Starting at the line containing "902 302 4.74" and ending at the line containing "144 84 3650", print every line of the material below exactly, both ends included, and stop there.

******

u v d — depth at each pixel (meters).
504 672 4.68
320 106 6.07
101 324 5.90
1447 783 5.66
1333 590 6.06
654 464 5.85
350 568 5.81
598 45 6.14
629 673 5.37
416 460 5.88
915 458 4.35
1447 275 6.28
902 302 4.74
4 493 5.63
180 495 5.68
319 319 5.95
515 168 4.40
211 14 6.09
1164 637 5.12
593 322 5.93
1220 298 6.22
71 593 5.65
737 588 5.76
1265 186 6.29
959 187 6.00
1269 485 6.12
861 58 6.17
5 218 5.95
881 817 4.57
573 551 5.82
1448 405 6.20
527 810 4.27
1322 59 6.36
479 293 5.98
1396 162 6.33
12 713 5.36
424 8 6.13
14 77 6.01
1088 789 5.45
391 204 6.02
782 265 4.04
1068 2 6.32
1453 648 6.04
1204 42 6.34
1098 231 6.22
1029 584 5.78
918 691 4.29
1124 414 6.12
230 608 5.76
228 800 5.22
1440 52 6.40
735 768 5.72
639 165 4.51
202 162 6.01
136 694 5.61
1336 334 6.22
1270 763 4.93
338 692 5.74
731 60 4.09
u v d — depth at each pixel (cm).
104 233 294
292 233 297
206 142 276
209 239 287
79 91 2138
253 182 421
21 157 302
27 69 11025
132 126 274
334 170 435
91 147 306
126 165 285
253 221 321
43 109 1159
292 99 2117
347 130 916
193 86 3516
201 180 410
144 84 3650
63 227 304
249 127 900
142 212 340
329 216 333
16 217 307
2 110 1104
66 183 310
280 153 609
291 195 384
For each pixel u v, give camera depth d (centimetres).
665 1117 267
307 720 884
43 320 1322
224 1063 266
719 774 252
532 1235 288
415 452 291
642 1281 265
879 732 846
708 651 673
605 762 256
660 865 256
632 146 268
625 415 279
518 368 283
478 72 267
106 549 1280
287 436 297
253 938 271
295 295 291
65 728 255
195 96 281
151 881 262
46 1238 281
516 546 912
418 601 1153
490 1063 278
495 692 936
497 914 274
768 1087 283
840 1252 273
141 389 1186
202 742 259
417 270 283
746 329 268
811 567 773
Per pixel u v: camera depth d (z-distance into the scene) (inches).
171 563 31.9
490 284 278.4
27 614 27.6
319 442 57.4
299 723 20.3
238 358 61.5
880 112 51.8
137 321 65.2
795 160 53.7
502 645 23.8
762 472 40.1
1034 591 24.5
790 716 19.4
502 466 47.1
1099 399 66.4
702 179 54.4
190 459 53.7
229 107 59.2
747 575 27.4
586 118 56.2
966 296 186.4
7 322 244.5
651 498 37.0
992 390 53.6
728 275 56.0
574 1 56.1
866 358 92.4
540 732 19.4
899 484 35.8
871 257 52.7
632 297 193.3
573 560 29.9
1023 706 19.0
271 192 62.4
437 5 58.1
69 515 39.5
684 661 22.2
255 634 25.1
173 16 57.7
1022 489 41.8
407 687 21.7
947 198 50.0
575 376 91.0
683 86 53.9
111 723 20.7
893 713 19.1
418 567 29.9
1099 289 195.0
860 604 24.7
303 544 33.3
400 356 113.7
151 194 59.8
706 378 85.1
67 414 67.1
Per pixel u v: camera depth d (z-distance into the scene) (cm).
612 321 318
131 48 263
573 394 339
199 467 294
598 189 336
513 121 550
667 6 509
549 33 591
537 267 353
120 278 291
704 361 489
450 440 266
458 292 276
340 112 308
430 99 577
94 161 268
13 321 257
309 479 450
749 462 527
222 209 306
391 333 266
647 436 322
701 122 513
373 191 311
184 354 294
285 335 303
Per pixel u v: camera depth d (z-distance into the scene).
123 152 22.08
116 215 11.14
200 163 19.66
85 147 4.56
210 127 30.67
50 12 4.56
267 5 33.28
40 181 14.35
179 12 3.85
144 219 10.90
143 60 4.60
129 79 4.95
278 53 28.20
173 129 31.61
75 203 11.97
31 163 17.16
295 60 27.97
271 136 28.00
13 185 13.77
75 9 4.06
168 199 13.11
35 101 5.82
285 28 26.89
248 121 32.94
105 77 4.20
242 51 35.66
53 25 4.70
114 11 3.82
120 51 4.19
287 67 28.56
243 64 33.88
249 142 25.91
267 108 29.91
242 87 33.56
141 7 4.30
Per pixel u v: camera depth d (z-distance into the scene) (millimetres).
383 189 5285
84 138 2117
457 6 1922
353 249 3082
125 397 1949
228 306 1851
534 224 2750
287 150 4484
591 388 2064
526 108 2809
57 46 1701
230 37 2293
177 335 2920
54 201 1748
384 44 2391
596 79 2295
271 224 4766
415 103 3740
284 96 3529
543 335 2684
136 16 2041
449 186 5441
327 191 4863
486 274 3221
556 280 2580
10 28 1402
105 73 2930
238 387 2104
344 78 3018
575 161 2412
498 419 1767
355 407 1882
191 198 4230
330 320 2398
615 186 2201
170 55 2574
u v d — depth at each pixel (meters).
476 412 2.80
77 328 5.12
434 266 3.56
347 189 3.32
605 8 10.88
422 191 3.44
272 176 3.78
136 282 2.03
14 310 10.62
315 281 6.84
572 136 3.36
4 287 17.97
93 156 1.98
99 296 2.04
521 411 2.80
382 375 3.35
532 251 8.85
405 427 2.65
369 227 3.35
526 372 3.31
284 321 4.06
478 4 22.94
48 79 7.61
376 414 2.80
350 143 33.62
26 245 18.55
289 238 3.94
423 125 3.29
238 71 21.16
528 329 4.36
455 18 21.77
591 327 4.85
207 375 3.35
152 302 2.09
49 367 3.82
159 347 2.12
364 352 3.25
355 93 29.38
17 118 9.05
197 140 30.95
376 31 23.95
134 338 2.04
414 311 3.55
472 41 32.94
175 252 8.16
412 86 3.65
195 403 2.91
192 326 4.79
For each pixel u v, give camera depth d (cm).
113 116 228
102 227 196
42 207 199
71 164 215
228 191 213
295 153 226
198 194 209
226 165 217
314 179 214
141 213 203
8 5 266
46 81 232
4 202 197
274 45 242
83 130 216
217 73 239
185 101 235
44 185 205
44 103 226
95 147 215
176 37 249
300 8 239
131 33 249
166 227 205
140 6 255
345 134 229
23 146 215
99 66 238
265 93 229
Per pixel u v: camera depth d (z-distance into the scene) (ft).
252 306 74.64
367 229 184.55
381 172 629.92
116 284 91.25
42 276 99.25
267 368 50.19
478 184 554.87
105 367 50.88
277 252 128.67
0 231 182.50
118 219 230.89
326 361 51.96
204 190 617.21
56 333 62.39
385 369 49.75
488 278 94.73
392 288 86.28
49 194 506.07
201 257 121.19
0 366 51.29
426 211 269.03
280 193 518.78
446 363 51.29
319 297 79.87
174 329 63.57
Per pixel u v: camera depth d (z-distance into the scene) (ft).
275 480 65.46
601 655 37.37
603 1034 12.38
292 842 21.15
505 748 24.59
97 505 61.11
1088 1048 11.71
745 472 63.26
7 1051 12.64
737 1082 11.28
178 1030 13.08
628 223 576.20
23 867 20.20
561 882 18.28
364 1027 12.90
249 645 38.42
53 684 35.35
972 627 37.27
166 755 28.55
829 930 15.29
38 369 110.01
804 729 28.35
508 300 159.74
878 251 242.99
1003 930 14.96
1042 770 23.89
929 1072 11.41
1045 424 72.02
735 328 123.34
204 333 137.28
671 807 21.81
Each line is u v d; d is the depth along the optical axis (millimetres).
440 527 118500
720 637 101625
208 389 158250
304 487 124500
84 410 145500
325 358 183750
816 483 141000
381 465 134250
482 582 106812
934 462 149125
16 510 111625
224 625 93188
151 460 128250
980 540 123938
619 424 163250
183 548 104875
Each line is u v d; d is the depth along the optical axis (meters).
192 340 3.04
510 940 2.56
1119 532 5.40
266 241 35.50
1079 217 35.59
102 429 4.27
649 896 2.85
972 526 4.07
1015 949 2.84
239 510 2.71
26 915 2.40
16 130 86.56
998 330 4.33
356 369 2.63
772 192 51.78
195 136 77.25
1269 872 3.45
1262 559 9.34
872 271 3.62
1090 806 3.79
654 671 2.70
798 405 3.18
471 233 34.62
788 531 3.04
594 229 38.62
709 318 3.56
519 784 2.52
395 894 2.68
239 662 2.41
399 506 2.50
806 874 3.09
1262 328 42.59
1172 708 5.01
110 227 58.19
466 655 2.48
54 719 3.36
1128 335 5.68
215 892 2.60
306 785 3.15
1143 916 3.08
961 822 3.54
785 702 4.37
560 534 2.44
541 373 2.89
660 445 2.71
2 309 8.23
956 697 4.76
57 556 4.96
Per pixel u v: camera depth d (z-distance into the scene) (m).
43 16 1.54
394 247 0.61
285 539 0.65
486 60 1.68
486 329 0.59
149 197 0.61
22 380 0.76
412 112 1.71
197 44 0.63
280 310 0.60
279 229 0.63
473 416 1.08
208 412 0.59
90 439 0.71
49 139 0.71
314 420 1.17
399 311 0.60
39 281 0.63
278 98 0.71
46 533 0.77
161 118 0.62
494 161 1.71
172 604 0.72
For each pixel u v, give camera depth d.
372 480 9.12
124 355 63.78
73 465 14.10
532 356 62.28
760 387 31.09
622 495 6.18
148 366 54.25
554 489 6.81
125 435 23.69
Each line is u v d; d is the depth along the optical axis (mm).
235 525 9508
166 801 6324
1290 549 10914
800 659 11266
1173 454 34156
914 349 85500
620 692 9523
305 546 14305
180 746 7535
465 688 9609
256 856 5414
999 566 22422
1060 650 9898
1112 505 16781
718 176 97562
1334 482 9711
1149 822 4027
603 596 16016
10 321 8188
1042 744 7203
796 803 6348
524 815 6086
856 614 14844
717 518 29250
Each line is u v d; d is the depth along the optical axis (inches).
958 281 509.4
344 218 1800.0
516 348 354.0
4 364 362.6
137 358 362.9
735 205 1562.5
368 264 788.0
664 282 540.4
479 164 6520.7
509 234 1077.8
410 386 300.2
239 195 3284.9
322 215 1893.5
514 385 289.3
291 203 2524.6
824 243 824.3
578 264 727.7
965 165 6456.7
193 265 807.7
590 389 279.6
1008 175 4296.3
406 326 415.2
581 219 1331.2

******

→ **SOLUTION**
902 302 4.74
4 493 5.63
180 495 5.68
319 319 5.95
515 168 4.40
211 14 6.09
1164 637 5.12
593 322 5.93
1220 298 6.22
71 593 5.65
737 588 5.76
1265 186 6.29
959 187 6.00
1269 485 6.12
861 58 6.17
5 218 5.95
881 817 4.57
573 551 5.82
1448 405 6.20
527 810 4.27
1322 59 6.36
479 293 5.98
1396 162 6.33
12 713 5.36
424 8 6.13
14 77 6.01
1088 789 5.45
391 204 6.02
782 265 4.04
1068 2 6.32
1453 648 6.04
1204 42 6.34
1098 231 6.22
1029 584 5.78
918 691 4.29
1124 414 6.12
230 608 5.76
228 800 5.22
1440 52 6.40
735 768 5.72
639 165 4.51
202 162 6.01
136 694 5.61
1336 334 6.22
1270 763 4.93
338 692 5.74
731 60 4.09
u v d — depth at each pixel (cm).
104 233 294
292 233 297
206 142 276
209 239 287
79 91 2138
253 182 421
21 157 302
27 69 11025
132 126 274
334 170 435
91 147 306
126 165 285
253 221 321
43 109 1159
292 99 2117
347 130 916
193 86 3516
201 180 410
144 84 3650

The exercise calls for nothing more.